The girl with the buzzcut says to one of the Healers, “Hand over the painkillers. My back already hurts.”
“Computer,” Logan says loudly. A hum makes the entire room shudder. “Let’s go for…urban sprawl, mid-fifties because I like the atmosphere, late afternoon so we can work on our visibility and communication skills, and make the Dark League a Threat Level…” Logan folds his arms and chews his thumb. The others are all quietly begging him to lower it. The two Healers are quiet, smiling tightly, quietly muttering about wishing to just get this over with already before anyone breaks too many bones. “Fine, fine. You’re all such babies. Threat Level 7.6, OK?”
“7.6?” I say. “Dude, listen, I’m used to fighting people in the high 8s—”
Skylace tsks from above and rolls her eyes, like she doesn’t believe that.
I ignore her.
“—but isn’t that a little high for a warm up?”
“Preach to the choir, sister,” curly-hair says.
Logan shrugs. “We’re superheroes.
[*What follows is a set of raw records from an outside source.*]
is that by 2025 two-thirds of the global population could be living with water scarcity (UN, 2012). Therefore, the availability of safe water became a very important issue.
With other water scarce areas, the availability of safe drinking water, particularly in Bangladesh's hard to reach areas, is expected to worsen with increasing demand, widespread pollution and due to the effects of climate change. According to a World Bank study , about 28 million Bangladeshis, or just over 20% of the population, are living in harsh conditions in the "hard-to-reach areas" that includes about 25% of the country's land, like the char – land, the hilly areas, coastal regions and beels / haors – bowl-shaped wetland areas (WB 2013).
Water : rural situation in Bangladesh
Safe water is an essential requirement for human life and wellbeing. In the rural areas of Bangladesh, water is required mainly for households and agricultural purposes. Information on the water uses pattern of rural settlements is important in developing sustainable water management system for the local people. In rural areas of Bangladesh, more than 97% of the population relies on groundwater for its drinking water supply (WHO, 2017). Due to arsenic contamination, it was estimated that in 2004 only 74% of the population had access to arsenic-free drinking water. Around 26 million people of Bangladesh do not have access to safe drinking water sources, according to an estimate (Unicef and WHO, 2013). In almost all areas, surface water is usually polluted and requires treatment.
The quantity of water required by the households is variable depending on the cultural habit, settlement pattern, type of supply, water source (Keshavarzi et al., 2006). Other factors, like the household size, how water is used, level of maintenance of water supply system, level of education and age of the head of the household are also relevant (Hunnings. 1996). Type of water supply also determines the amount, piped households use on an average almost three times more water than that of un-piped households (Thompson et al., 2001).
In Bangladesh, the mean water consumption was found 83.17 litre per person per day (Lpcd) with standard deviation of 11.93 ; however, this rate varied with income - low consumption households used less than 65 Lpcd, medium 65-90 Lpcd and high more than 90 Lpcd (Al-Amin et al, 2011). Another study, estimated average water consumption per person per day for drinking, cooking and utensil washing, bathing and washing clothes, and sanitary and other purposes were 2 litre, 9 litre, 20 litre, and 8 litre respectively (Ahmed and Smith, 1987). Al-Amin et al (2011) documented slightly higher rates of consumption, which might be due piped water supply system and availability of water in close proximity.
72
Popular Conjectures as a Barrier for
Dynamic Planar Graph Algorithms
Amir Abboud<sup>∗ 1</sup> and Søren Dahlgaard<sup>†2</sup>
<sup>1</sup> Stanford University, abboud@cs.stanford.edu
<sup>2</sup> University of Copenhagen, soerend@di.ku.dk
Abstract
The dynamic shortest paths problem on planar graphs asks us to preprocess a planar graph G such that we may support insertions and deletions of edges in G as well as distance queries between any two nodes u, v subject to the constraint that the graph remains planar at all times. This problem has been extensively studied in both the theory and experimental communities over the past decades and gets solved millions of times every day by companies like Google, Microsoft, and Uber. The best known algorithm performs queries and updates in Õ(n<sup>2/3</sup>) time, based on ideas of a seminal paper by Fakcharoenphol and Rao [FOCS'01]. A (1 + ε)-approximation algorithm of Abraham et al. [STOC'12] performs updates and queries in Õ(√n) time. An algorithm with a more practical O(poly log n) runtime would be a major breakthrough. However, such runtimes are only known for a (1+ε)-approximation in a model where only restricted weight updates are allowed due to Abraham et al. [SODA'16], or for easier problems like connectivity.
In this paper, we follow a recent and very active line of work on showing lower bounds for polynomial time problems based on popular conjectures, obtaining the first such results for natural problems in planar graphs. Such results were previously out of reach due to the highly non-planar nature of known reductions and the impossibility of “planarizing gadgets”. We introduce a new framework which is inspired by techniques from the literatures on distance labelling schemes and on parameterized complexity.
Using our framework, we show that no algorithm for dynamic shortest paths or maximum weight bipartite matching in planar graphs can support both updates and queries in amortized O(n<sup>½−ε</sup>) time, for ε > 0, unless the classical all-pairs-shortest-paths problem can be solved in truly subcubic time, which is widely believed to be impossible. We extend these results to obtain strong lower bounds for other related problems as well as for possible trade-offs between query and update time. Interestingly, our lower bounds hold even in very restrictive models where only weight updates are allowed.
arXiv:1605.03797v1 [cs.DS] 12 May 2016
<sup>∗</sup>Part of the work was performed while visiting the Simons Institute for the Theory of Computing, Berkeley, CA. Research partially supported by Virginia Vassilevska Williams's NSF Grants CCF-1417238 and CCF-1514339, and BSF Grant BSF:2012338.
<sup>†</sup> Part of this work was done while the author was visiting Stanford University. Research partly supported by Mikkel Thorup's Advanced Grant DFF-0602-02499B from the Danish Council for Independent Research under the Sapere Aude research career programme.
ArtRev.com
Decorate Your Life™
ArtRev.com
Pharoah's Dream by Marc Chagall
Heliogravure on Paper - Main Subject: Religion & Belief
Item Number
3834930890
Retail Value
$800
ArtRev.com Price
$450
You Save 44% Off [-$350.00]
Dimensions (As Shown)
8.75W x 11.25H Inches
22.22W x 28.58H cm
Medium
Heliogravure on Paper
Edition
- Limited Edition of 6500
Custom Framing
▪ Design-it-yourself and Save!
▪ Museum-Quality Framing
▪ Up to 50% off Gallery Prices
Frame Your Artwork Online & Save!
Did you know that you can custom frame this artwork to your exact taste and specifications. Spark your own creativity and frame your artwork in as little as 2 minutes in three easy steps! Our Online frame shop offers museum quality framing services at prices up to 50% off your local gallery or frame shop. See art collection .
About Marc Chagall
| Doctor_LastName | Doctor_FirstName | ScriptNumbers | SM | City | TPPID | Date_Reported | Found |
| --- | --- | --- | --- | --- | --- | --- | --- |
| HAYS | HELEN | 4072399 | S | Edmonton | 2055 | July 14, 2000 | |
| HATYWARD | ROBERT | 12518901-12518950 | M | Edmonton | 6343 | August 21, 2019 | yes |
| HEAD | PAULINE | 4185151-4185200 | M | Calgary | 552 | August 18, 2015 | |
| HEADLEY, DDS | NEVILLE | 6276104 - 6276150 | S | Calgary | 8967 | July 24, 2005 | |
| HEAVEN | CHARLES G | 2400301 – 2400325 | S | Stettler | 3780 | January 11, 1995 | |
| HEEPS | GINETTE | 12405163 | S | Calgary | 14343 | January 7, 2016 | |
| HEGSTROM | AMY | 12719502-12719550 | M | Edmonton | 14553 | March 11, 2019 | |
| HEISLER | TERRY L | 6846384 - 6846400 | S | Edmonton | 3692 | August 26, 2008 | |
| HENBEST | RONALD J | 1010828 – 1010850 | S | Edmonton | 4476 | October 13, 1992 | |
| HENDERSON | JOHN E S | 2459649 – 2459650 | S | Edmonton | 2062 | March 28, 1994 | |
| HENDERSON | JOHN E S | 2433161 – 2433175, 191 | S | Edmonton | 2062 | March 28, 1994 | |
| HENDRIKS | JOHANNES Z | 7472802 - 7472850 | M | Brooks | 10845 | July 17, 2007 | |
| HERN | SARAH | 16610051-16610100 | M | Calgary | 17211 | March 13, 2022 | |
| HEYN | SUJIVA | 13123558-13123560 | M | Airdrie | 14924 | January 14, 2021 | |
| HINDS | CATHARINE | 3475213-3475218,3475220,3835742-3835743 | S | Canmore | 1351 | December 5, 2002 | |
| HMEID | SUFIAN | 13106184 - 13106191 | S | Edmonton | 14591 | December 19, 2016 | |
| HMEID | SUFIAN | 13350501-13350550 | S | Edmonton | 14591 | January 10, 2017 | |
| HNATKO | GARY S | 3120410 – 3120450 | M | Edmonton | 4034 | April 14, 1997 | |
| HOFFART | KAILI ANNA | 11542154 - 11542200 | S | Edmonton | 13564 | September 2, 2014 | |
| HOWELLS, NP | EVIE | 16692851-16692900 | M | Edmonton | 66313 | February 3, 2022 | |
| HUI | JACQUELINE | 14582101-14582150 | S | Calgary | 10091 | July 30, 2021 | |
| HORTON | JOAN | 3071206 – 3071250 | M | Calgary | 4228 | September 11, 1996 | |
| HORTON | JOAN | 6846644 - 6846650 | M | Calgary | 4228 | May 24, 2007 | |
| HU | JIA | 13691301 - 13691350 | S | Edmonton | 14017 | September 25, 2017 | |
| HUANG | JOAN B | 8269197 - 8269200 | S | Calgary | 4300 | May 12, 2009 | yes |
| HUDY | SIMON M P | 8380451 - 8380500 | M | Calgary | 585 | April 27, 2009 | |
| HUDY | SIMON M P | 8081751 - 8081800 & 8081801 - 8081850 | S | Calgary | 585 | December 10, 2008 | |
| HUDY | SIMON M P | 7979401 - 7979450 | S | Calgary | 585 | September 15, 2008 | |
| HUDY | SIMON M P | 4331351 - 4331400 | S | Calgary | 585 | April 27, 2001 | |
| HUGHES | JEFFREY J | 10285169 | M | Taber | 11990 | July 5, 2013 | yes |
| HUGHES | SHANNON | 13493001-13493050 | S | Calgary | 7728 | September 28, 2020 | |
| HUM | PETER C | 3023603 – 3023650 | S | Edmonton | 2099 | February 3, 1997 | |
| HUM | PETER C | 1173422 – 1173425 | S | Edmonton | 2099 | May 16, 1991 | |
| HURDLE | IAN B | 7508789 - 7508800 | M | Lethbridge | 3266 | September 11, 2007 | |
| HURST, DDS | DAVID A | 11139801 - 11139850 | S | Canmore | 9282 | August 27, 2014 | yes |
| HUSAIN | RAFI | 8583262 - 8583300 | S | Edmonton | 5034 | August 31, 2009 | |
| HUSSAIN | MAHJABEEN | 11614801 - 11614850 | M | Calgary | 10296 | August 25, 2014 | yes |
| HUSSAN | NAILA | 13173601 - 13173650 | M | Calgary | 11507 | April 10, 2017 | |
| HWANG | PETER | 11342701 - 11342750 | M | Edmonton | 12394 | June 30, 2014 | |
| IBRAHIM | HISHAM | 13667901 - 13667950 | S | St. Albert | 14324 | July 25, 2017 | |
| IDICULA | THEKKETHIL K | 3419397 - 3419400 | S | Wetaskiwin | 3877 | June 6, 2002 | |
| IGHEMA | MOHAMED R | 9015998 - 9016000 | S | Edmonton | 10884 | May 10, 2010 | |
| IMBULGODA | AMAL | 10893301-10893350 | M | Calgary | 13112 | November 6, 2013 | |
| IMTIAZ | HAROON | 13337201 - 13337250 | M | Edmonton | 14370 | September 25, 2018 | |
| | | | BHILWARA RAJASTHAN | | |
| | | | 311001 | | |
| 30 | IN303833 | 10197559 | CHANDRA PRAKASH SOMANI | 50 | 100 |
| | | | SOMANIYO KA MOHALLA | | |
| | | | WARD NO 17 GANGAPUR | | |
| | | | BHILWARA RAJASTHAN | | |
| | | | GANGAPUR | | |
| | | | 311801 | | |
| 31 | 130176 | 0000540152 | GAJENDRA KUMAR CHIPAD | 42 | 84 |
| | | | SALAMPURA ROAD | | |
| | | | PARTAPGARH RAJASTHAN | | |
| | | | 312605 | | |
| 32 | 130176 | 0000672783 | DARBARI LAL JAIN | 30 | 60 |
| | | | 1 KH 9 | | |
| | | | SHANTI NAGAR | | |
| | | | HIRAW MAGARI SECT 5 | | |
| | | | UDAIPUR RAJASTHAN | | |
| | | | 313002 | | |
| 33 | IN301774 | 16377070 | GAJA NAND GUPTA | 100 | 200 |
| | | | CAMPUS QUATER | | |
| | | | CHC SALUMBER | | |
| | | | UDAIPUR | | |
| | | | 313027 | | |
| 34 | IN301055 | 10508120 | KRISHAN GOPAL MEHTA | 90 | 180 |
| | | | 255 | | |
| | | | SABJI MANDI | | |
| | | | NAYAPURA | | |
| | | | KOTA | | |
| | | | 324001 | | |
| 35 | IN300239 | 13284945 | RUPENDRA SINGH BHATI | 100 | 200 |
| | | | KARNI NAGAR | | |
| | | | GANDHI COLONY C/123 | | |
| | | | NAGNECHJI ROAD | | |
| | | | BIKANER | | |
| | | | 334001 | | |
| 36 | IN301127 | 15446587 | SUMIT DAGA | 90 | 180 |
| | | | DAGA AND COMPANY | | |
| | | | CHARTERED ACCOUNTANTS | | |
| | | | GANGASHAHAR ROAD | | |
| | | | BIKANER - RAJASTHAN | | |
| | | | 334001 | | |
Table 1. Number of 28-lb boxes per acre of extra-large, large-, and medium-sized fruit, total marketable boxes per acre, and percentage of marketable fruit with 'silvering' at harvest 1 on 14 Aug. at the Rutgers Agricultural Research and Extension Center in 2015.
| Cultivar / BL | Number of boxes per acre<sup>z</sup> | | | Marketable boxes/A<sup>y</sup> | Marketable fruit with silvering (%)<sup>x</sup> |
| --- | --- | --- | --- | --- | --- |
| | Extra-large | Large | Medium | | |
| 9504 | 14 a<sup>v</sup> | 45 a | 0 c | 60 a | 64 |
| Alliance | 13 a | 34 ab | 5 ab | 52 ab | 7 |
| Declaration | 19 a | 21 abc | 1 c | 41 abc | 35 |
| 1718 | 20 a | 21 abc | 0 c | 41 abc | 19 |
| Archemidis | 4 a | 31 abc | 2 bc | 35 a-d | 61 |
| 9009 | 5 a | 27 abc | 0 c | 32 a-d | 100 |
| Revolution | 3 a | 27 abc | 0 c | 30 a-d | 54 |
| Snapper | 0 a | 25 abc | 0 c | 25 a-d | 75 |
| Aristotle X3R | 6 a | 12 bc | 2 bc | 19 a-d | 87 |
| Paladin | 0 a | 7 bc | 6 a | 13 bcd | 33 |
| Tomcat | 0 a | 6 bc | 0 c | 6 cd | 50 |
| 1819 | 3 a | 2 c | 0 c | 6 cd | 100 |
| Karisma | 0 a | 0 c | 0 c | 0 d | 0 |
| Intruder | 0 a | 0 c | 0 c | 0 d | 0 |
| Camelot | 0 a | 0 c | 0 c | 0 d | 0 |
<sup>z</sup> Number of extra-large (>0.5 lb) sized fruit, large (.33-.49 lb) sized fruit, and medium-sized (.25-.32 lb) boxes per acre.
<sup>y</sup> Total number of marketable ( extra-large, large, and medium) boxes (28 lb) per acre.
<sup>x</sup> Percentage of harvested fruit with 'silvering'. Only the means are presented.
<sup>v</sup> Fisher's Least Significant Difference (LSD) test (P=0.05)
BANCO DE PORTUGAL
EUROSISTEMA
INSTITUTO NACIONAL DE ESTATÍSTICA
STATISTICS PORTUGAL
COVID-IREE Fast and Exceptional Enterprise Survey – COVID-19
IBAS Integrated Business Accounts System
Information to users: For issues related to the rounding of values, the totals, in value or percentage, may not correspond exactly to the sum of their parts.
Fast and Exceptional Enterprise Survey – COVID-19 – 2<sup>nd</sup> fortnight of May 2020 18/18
One day we’re gonna get woken up by a Threat Level Nuclear, and we won’t have any time to stretch and warm up and get ourselves in the right mindset. You’re a freshman, I get it. But when you’re at this level, in this program, you can’t afford to take it easy. So just stand back and watch, it’ll be fun.”
With one more sharp, devilish smile, the entire room goes pitch black, then erupts with destruction.